[Opening Record excerpts section]

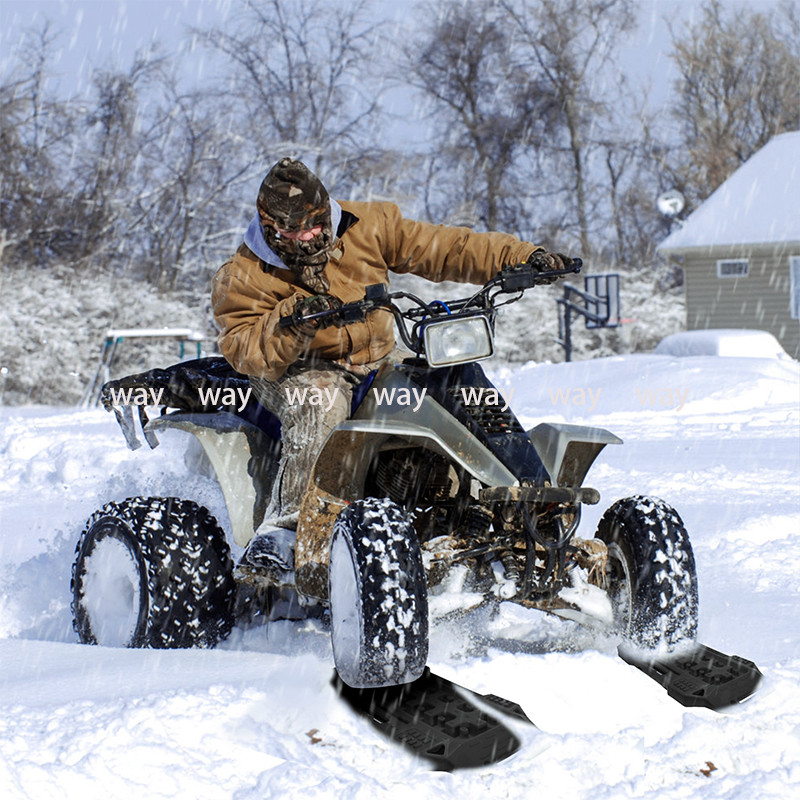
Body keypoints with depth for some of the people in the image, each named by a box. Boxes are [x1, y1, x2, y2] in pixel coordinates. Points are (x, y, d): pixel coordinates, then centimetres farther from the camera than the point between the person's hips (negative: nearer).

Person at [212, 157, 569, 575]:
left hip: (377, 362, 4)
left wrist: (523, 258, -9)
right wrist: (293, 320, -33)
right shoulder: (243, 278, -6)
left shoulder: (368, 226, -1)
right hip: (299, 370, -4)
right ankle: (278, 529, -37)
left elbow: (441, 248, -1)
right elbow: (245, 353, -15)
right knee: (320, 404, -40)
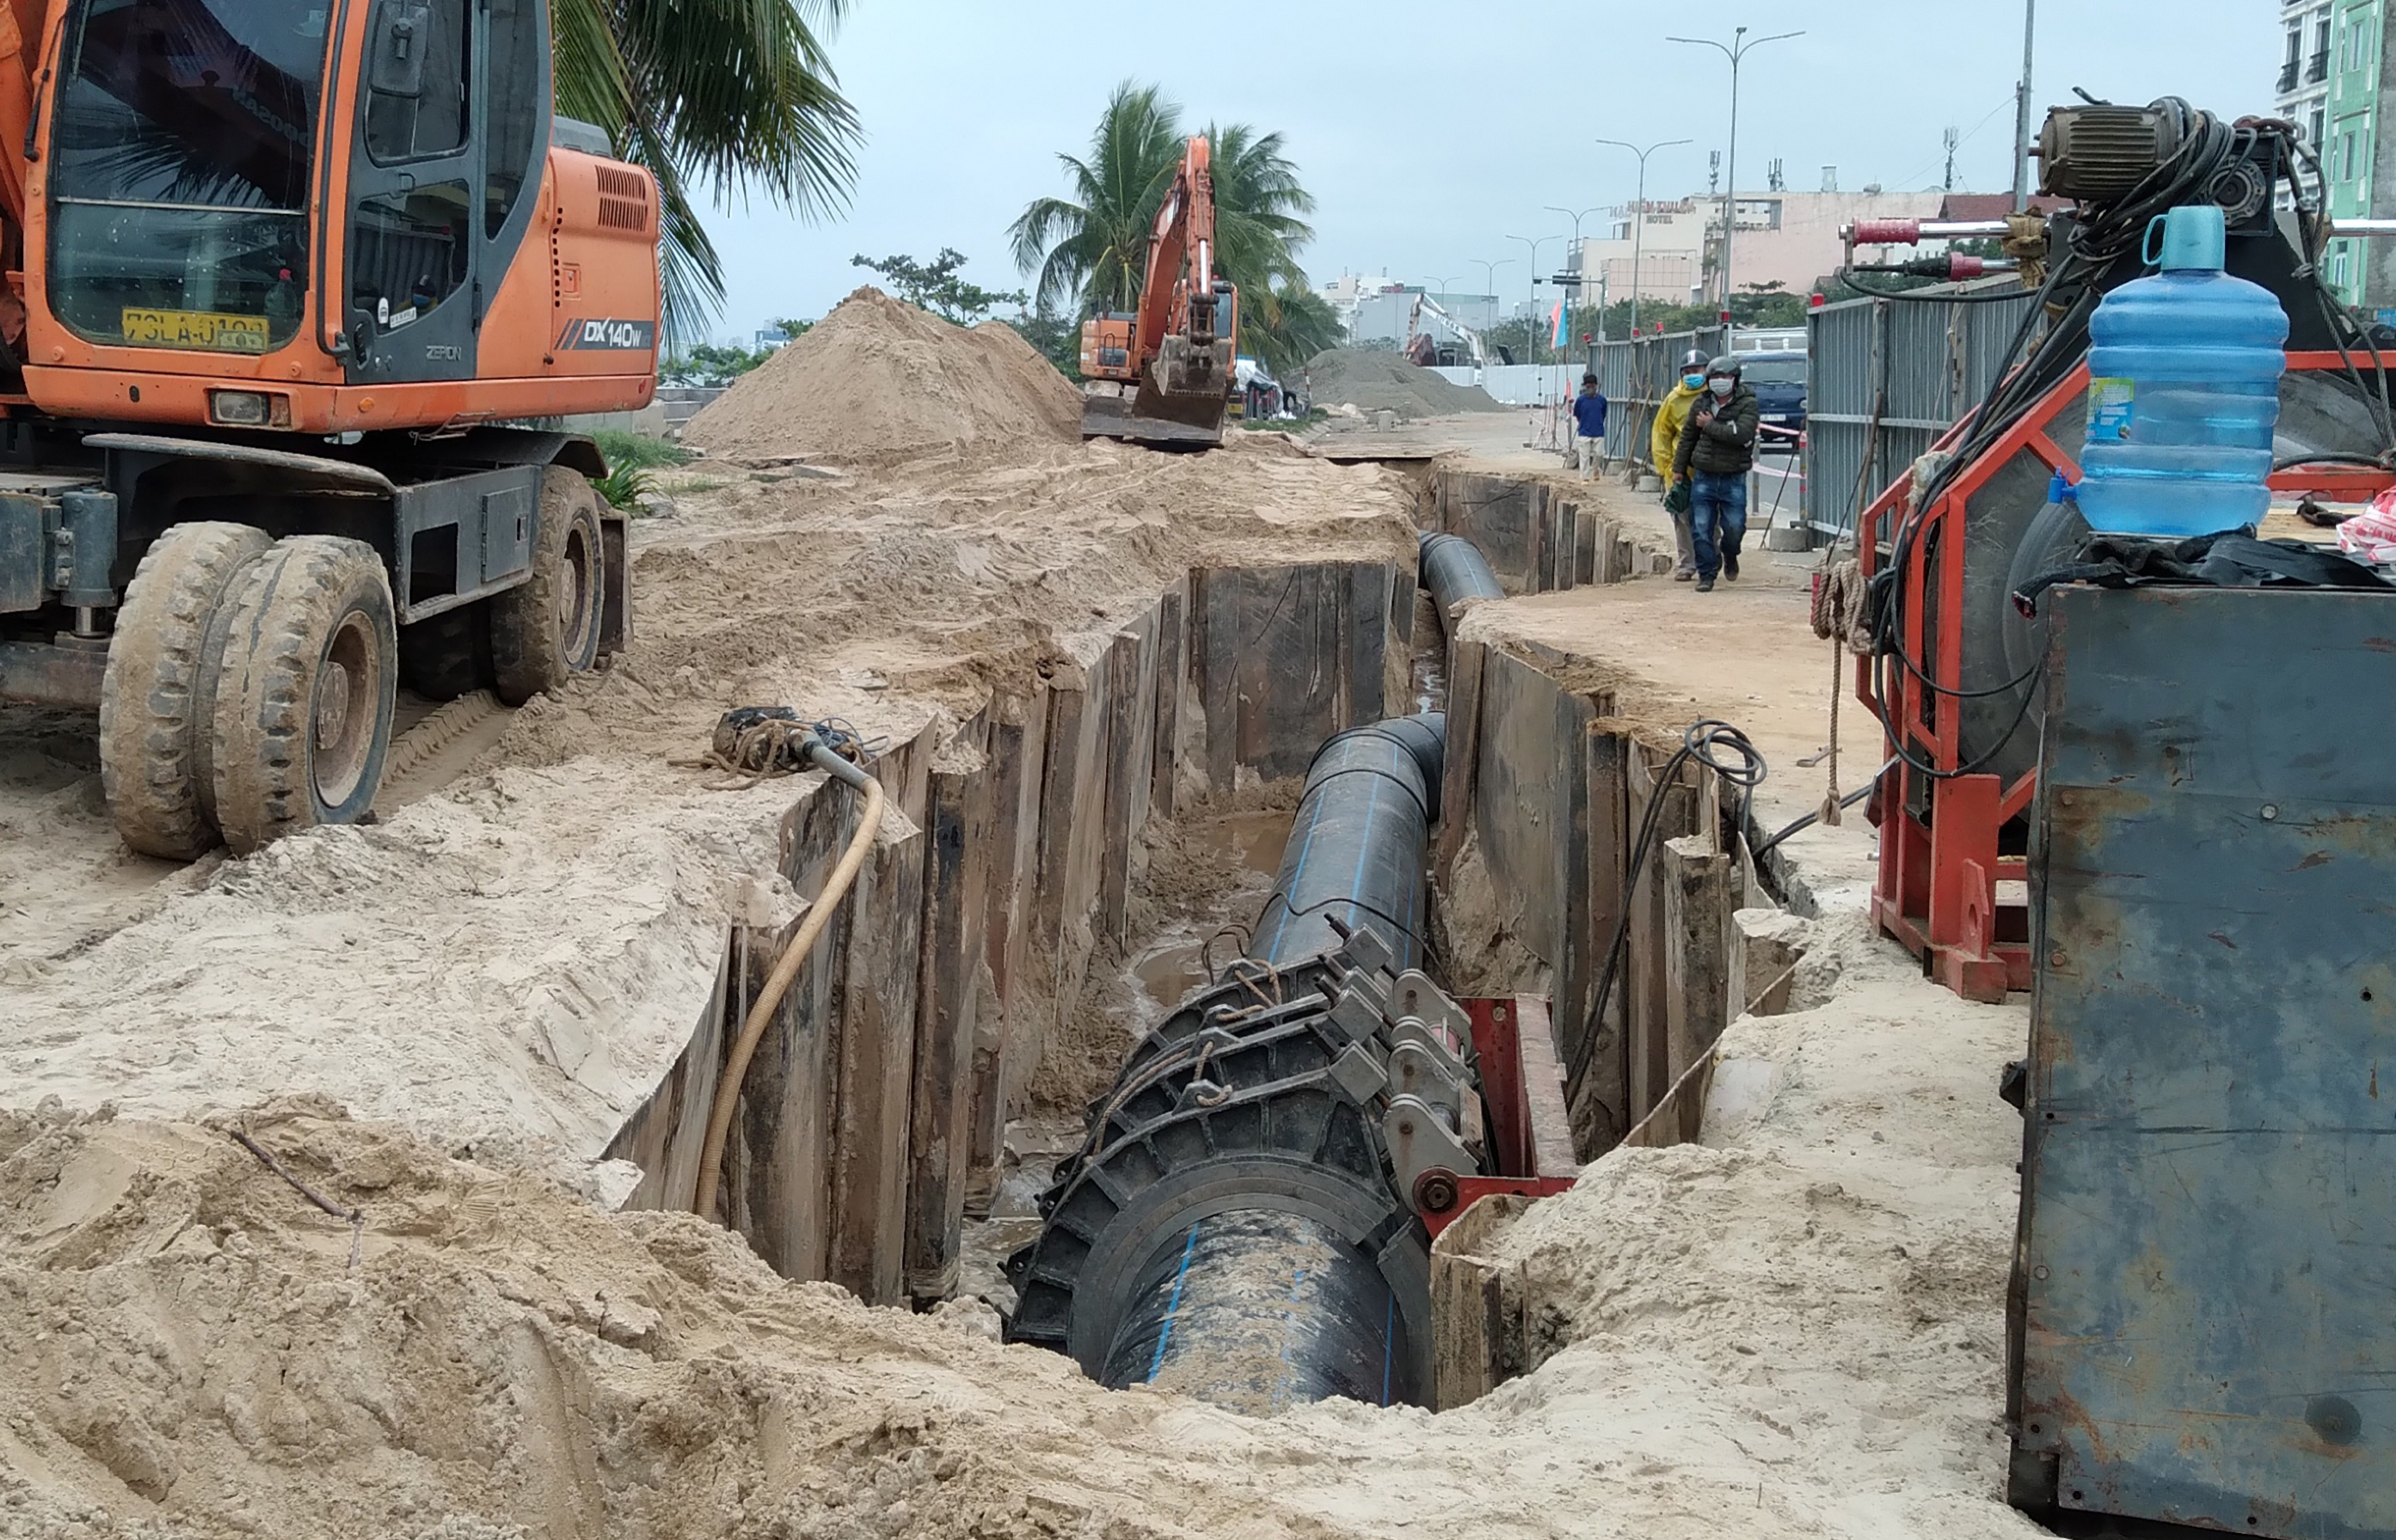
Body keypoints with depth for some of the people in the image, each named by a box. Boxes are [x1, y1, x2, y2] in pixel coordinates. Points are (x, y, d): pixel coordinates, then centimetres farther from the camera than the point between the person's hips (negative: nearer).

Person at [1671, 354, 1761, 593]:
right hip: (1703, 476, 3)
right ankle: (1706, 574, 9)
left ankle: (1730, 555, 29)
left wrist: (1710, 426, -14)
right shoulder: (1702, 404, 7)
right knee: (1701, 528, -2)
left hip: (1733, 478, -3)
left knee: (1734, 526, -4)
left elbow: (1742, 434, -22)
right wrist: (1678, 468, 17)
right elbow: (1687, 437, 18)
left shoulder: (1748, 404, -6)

[Closing Record excerpts section]

Pictures excluded, repeat exactly the lines from the top of the material through the line with "right knee: (320, 404, -40)", including both of those lines.

Body keypoints with depth for some of the people in the image, each named by a box. Boxes are [x1, y1, x2, y2] in pixel coordinates. Points are (x, y, d): pixel coordinates, then centimetres farther from the camera than the point between the person's hips (negative: nearer).

Person at [212, 157, 569, 575]:
left hip: (377, 362, 4)
left wrist: (523, 258, -9)
right wrist: (293, 320, -33)
right shoulder: (243, 278, -6)
left shoulder: (368, 226, -1)
right hip: (299, 370, -4)
right ankle: (278, 529, -37)
left elbow: (441, 248, -1)
right elbow: (245, 353, -15)
right knee: (320, 404, -40)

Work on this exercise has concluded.